SELECTED EXCERPT:

========================================

# Rhabdocoela



## Asira

Hi everyone :-D

In my cherry shrimp tank is a rhabdocoela invasion going on... Anyone experience about how to get rid of them? And yes, I'm 100% sure they aren't planaria.
Maybe I should buy a fish or fish school that likes to eat rhabdocoela but won't even ever think about eating my cute baby shrimps?

Thanks


----------



## RussellTheShihTzu

I read on an invert forum you Ember Tetras would do the job. If the tank's heavily planted enough, they might not eat the baby shrimp. The other way to get rid of them is to either stop feeding the shrimp or remove all food after a certain amount of time. Maybe you could get a snail that would eat the deteris?

Unfortunately, critters in shrimp tanks are a give because there's nothing to eat them.


----------



## Asira

Thanks 
And what about rasbora maculata, would they eat the rhabdocoela? And no, the tank is not heavily planted.

========================================

DATA SHOWN:
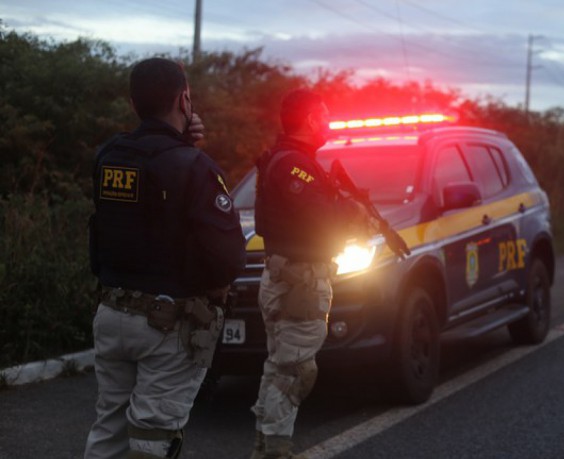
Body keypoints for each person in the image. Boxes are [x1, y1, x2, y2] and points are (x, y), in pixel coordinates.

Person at [85, 57, 246, 459]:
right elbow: (226, 257)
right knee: (152, 440)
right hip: (168, 325)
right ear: (184, 98)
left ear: (132, 101)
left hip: (112, 313)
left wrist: (182, 143)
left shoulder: (110, 156)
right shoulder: (193, 166)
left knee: (110, 430)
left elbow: (149, 203)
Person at [250, 89, 370, 459]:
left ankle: (265, 448)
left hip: (289, 278)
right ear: (311, 120)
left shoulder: (289, 159)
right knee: (295, 371)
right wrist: (353, 216)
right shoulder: (293, 164)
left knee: (280, 368)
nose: (329, 123)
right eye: (325, 116)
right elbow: (321, 218)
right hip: (298, 282)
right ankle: (275, 452)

========================================

WHAT TO WORK ON: Return the passage of the shrimp tank thread above from "In my cherry" to "they aren't planaria.", copied word for word.

RESULT BELOW:
In my cherry shrimp tank is a rhabdocoela invasion going on... Anyone experience about how to get rid of them? And yes, I'm 100% sure they aren't planaria.